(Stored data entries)
──────────────────────────────
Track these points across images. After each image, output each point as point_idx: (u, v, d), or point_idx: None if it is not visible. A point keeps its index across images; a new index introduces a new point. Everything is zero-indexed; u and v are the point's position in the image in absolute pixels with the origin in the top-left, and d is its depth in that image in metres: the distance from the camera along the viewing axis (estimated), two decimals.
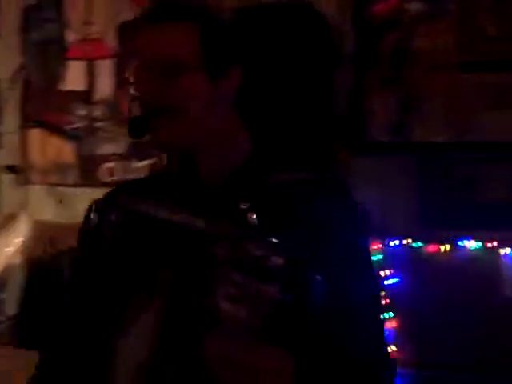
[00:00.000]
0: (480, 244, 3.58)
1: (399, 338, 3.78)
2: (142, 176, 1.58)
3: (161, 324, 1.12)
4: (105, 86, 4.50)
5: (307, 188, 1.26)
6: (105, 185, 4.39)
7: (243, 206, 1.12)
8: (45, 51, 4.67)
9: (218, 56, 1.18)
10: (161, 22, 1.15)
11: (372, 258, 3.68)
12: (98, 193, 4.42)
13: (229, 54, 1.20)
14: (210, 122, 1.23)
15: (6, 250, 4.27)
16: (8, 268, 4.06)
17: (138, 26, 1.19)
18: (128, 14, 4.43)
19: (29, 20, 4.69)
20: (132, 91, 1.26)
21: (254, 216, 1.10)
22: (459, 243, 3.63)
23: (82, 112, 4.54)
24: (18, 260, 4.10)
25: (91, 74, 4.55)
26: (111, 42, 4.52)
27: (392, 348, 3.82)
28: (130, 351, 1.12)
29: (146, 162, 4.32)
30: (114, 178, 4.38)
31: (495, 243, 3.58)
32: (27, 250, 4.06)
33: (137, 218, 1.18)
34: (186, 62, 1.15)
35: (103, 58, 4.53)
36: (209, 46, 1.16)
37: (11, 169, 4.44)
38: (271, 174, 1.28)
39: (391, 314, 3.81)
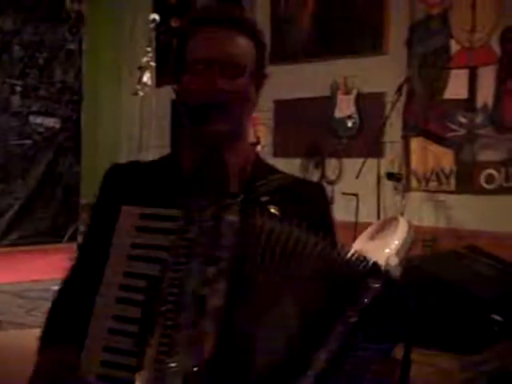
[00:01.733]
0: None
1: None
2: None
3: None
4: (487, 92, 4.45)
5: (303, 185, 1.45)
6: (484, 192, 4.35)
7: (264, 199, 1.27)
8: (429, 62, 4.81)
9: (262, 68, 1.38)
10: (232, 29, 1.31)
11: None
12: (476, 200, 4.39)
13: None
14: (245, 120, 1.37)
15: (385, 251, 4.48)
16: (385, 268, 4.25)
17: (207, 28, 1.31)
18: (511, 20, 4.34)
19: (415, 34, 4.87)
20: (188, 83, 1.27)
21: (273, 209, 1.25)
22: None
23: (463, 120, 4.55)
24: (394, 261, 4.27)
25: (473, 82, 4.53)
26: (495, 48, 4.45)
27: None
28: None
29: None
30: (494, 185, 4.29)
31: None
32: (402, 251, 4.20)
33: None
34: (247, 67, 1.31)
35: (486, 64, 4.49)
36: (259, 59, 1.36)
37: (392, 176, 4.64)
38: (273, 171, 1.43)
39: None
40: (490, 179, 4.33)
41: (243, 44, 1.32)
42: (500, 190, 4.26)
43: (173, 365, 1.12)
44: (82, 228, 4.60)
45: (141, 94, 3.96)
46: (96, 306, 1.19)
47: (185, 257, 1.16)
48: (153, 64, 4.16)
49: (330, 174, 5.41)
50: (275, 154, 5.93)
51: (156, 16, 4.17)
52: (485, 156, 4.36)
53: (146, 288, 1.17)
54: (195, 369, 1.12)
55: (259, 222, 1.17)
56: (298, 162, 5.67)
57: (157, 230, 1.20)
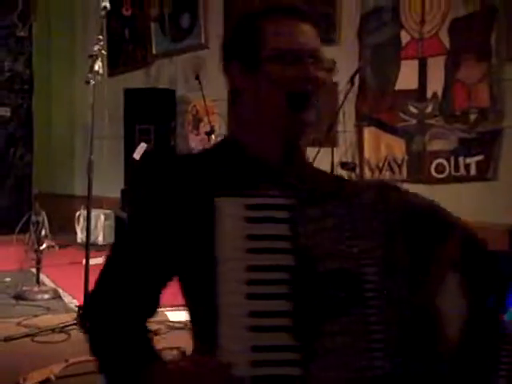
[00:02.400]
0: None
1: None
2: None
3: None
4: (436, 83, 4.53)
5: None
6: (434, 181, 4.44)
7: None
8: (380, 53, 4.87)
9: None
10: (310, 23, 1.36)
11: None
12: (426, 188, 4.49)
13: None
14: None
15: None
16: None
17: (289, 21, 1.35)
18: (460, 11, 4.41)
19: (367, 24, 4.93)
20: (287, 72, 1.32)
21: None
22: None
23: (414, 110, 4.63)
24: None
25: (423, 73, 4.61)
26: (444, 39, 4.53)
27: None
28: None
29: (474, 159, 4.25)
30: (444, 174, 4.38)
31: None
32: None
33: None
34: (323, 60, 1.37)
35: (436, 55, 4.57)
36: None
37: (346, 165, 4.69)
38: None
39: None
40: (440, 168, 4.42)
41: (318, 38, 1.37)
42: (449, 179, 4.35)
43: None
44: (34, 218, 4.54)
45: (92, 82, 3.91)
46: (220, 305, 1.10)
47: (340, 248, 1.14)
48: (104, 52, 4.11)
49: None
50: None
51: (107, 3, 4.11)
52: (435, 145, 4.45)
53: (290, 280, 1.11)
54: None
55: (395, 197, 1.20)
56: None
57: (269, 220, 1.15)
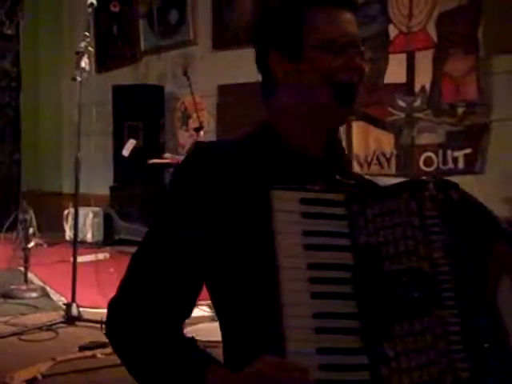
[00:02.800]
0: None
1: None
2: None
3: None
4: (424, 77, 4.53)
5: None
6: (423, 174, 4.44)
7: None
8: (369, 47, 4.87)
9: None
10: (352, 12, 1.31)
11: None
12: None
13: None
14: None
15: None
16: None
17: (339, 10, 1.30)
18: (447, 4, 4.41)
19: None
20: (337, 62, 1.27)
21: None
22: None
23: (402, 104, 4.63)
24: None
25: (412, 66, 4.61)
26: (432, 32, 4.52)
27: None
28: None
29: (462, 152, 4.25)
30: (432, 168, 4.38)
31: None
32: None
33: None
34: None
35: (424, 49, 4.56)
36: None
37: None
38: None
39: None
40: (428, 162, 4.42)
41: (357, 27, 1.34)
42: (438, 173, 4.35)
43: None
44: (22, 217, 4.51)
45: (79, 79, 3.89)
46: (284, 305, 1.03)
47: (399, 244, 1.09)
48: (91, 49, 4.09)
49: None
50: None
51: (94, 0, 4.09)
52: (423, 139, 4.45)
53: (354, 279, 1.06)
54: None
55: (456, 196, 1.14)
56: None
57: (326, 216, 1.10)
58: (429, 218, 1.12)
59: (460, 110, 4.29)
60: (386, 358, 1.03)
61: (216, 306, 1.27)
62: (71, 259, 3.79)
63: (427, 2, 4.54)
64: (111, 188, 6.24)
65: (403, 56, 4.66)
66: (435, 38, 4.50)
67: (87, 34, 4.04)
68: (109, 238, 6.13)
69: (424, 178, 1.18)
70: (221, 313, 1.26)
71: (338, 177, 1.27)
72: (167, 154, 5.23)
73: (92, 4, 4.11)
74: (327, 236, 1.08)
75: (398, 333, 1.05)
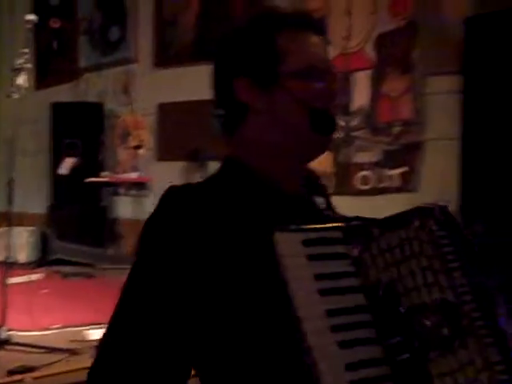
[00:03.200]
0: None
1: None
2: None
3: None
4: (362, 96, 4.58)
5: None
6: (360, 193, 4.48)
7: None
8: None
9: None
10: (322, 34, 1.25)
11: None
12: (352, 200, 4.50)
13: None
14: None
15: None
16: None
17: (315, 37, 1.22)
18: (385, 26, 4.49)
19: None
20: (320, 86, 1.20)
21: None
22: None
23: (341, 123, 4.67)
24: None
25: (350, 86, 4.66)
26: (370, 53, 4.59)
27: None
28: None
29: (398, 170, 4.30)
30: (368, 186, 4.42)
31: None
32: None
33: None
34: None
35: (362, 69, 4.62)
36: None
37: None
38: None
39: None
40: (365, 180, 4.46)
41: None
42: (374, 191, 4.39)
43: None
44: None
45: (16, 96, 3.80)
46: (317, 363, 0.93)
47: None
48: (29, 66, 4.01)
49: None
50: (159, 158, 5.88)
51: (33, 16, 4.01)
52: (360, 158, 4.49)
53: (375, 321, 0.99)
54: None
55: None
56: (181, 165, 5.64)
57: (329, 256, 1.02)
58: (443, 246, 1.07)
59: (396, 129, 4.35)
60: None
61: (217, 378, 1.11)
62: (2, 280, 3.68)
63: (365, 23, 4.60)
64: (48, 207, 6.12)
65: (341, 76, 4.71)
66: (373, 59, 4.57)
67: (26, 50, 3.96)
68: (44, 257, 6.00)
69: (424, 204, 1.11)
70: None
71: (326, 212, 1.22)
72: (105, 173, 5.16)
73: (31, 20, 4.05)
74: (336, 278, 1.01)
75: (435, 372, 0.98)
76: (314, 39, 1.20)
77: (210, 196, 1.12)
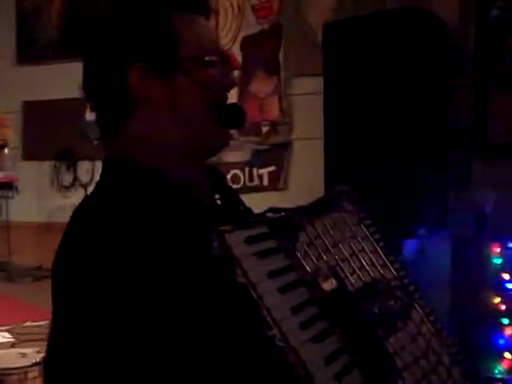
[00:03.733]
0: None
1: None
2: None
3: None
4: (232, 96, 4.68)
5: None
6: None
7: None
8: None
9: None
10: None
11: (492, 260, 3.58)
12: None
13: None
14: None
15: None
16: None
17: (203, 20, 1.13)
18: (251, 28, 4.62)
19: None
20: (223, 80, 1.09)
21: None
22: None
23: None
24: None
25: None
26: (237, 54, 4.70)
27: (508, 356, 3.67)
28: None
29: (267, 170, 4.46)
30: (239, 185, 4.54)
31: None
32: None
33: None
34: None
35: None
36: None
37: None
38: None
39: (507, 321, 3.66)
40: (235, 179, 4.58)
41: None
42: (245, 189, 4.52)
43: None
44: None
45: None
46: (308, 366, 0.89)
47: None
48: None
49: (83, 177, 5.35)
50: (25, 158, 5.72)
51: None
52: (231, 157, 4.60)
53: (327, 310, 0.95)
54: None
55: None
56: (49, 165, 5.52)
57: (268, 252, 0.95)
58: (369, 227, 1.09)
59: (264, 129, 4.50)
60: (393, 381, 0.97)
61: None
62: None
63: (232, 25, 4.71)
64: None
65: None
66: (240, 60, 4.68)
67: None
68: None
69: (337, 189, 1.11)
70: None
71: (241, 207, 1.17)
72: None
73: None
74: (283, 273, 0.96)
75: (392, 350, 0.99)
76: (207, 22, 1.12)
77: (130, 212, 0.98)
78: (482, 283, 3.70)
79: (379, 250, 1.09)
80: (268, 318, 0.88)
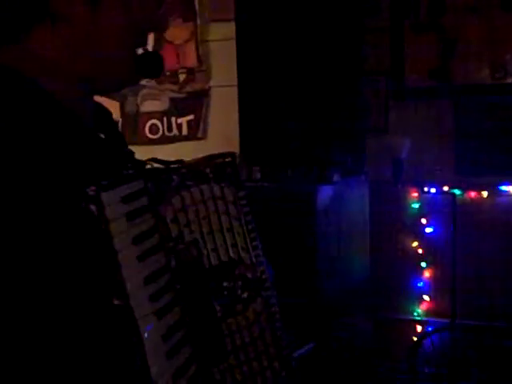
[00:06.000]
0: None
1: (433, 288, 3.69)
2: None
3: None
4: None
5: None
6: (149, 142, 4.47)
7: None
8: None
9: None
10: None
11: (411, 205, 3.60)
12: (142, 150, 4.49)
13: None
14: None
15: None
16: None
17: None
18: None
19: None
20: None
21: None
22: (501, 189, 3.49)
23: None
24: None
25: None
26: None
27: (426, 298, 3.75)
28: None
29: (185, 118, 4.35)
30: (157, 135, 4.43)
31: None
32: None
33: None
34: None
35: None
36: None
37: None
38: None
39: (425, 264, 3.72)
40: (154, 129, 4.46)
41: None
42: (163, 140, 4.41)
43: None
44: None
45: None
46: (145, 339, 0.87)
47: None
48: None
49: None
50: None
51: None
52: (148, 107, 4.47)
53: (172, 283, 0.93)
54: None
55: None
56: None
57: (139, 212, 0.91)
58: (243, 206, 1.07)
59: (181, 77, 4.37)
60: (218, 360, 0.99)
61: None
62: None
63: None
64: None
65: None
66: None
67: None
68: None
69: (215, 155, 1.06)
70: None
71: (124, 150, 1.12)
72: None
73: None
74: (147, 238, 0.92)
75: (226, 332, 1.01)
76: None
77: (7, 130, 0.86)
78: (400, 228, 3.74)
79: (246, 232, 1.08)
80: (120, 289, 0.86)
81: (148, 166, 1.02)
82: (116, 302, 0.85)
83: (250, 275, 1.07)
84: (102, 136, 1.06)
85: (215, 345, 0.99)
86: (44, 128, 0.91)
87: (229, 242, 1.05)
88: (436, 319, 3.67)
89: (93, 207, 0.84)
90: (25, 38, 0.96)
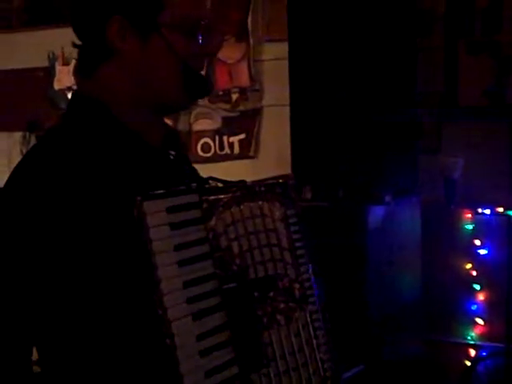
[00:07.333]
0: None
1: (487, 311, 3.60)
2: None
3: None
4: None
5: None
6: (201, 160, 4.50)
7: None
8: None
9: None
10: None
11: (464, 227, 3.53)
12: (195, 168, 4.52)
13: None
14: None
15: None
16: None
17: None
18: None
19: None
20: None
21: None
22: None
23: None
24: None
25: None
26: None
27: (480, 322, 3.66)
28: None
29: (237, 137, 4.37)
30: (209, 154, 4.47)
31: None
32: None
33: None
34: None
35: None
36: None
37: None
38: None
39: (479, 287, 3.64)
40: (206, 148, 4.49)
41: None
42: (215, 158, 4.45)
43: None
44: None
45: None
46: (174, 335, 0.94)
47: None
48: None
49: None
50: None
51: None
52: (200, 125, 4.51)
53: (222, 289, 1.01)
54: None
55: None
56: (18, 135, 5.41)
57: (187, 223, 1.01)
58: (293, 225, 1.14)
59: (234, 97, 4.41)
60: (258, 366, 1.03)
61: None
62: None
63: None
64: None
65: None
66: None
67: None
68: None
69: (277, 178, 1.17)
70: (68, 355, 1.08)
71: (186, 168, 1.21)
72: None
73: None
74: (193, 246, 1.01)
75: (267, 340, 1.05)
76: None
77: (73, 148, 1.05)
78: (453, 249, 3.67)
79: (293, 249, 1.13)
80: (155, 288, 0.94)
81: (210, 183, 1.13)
──────────────────────────────
Task instructions -
Pictures should not appear in the copy. Write out exactly the lines above from the first one through the line that contains "4: (105, 86, 4.50)".

Finished task -
Track these points across images. After each image, output each point as point_idx: (u, v, d), or point_idx: None if it is not visible. A point keeps its index across images; a new index introduces a new point. Everything is zero-indexed; u and v are the point's position in the image in absolute pixels with the origin in the top-left, and d is its depth in that image in metres: the distance from the camera along the viewing axis (estimated), two decimals.
[00:00.000]
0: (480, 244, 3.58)
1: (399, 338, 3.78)
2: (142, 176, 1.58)
3: (161, 324, 1.12)
4: (105, 86, 4.50)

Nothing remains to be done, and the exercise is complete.